La [12] a fixé son taux d’incapacité permanente partielle (ci-après IPP) consécutif à cet accident à 12 % ;
Par courrier du 21 juillet 2022, la société [17] a saisi la [10] (ci-après [9]) d’une contestation de la décision d’attribution d’un taux d’IPP de 12 % à son salarié.
Par requête de son Conseil expédiée le 17 janvier 2023, la société [17] a saisi le pôle social du tribunal judiciaire de Marseille d’un recours contre la décision de rejet de la commission médicale de recours amiable du 20 septembre 2022.

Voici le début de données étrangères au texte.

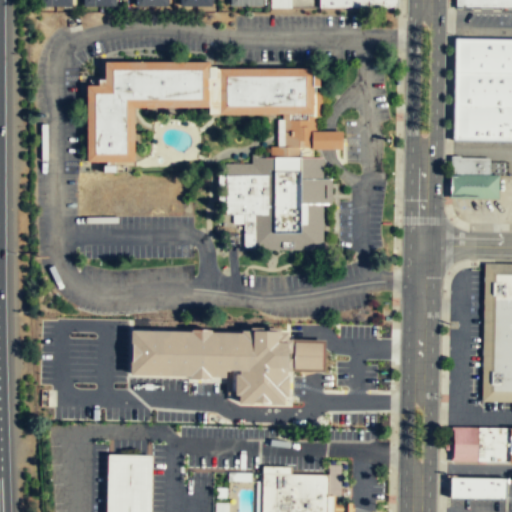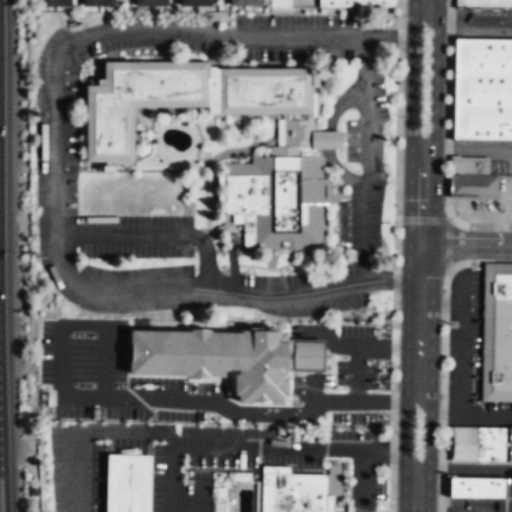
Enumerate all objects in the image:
road: (423, 1)
building: (484, 2)
building: (54, 3)
building: (55, 3)
building: (96, 3)
building: (98, 3)
building: (149, 3)
building: (150, 3)
building: (193, 3)
building: (194, 3)
building: (243, 3)
building: (245, 3)
building: (278, 3)
building: (278, 3)
building: (356, 3)
building: (358, 3)
building: (482, 3)
parking lot: (482, 21)
road: (473, 30)
building: (484, 55)
road: (410, 77)
road: (434, 77)
building: (482, 89)
building: (483, 89)
road: (399, 109)
building: (483, 122)
building: (228, 139)
building: (225, 140)
road: (468, 148)
road: (58, 163)
building: (469, 165)
building: (471, 178)
building: (474, 186)
street lamp: (445, 200)
parking lot: (487, 204)
road: (465, 245)
road: (420, 274)
road: (484, 333)
building: (496, 333)
building: (499, 333)
road: (460, 340)
parking lot: (470, 355)
building: (217, 358)
building: (225, 360)
street lamp: (441, 397)
road: (483, 402)
road: (482, 412)
road: (470, 415)
road: (403, 435)
road: (428, 435)
building: (483, 443)
road: (196, 444)
building: (479, 444)
road: (362, 480)
building: (127, 483)
building: (482, 486)
road: (168, 488)
building: (215, 488)
building: (476, 488)
road: (3, 489)
building: (293, 491)
road: (415, 493)
road: (482, 496)
road: (510, 497)
parking lot: (478, 504)
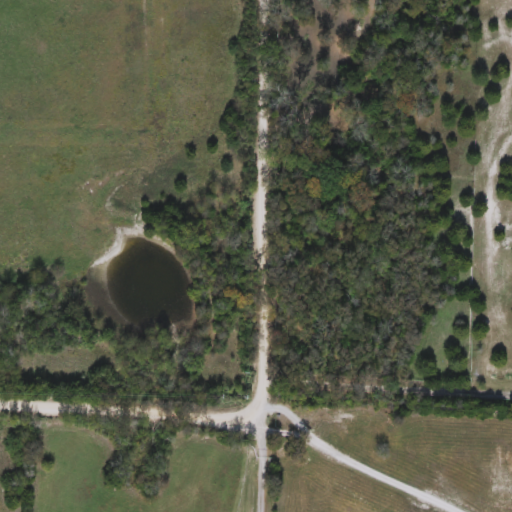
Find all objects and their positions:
road: (259, 329)
road: (385, 383)
road: (258, 458)
road: (359, 459)
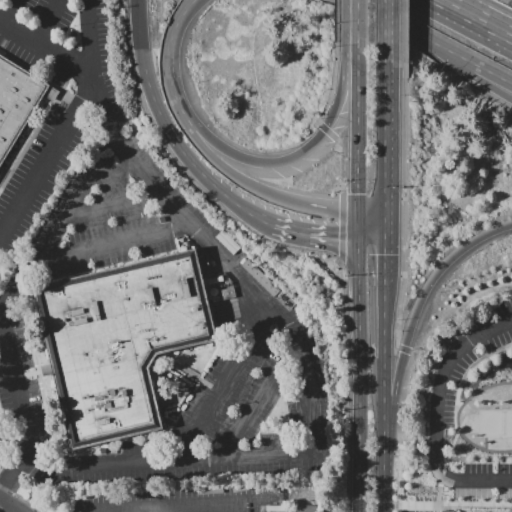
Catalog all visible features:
road: (250, 7)
road: (497, 7)
road: (445, 9)
road: (10, 10)
road: (336, 13)
road: (357, 19)
road: (50, 21)
road: (385, 27)
road: (404, 30)
road: (488, 31)
road: (142, 41)
road: (438, 42)
road: (429, 44)
road: (45, 46)
road: (357, 50)
road: (490, 67)
road: (357, 72)
road: (332, 75)
road: (480, 81)
building: (52, 94)
building: (16, 102)
road: (161, 114)
road: (37, 126)
road: (326, 130)
road: (384, 132)
road: (358, 146)
road: (49, 158)
road: (343, 160)
road: (281, 161)
road: (114, 169)
road: (211, 183)
road: (247, 183)
traffic signals: (358, 194)
road: (114, 203)
road: (403, 203)
road: (370, 211)
road: (67, 216)
road: (341, 224)
road: (357, 226)
road: (384, 226)
road: (194, 229)
road: (302, 233)
traffic signals: (339, 239)
road: (117, 241)
road: (371, 241)
road: (463, 248)
traffic signals: (384, 255)
road: (384, 263)
road: (384, 321)
road: (411, 328)
building: (117, 341)
building: (121, 342)
road: (403, 348)
road: (35, 372)
road: (190, 373)
road: (359, 376)
road: (37, 380)
road: (225, 384)
parking lot: (473, 395)
road: (384, 399)
road: (260, 401)
road: (393, 404)
road: (22, 408)
road: (442, 413)
park: (496, 425)
road: (170, 458)
road: (383, 476)
road: (162, 505)
building: (303, 508)
road: (153, 509)
road: (114, 510)
road: (294, 510)
building: (444, 510)
road: (1, 511)
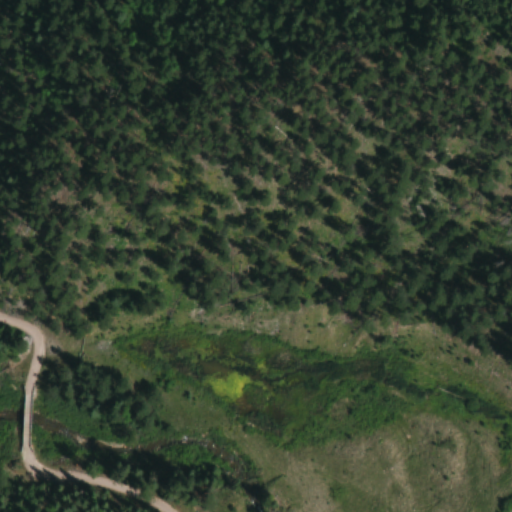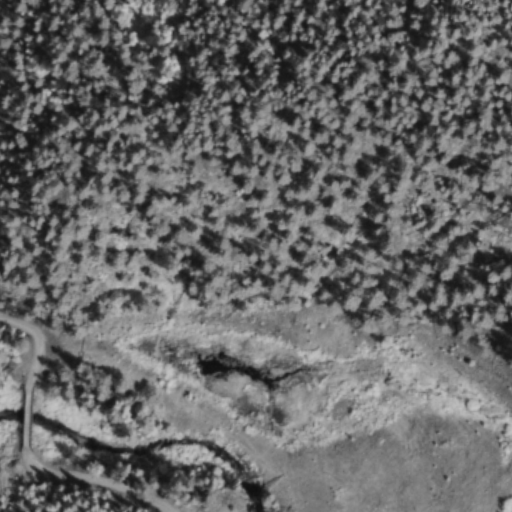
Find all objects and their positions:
road: (16, 323)
road: (33, 360)
road: (24, 421)
road: (89, 485)
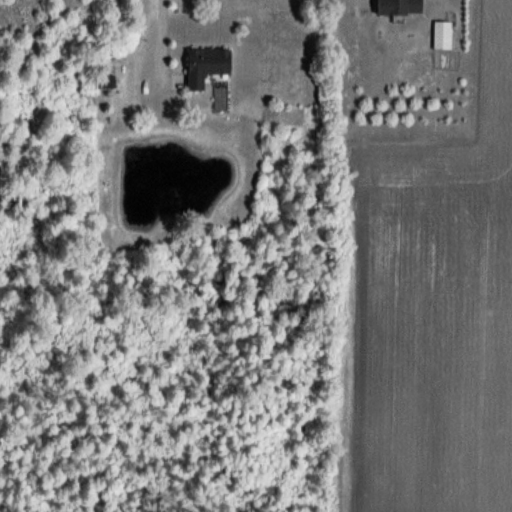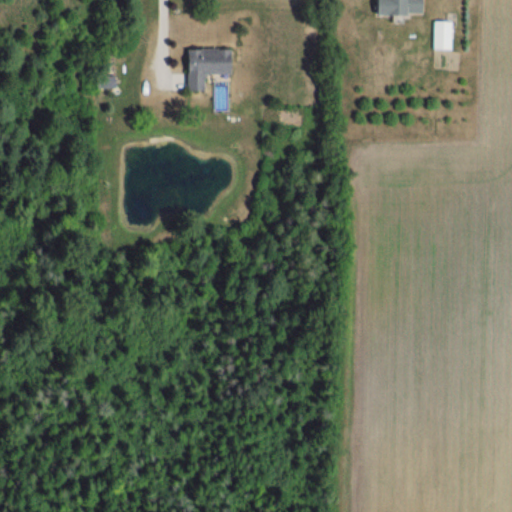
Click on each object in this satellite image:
building: (395, 7)
building: (442, 36)
road: (154, 45)
building: (202, 65)
building: (103, 82)
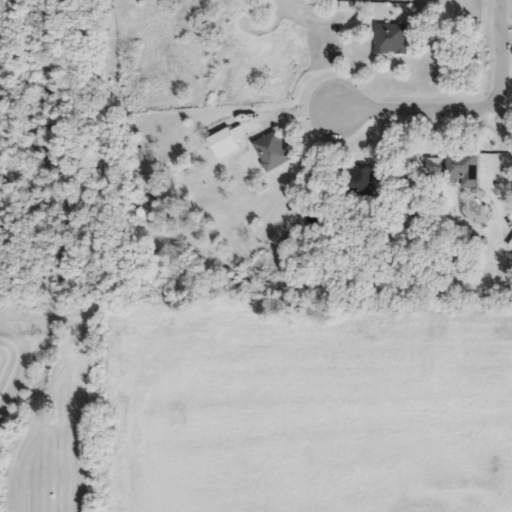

Lors de l’audience dématérialisée de mise en état du 19 mars 2024, il a été ordonné une consultation clinique, confiée au Docteur [O], qui aux termes de son rapport, a estimé qu’il lui était impossible de rendre un avis sur le taux d’IPP, en l’absence de communication du rapport d’évaluation des séquelles.
L’affaire a été appelée à l’audience du 27 novembre 2024.
Par jugement en date du 26 février 2025, le tribunal judiciaire a ordonné un complément de consultation médicale confiée au Docteur [O].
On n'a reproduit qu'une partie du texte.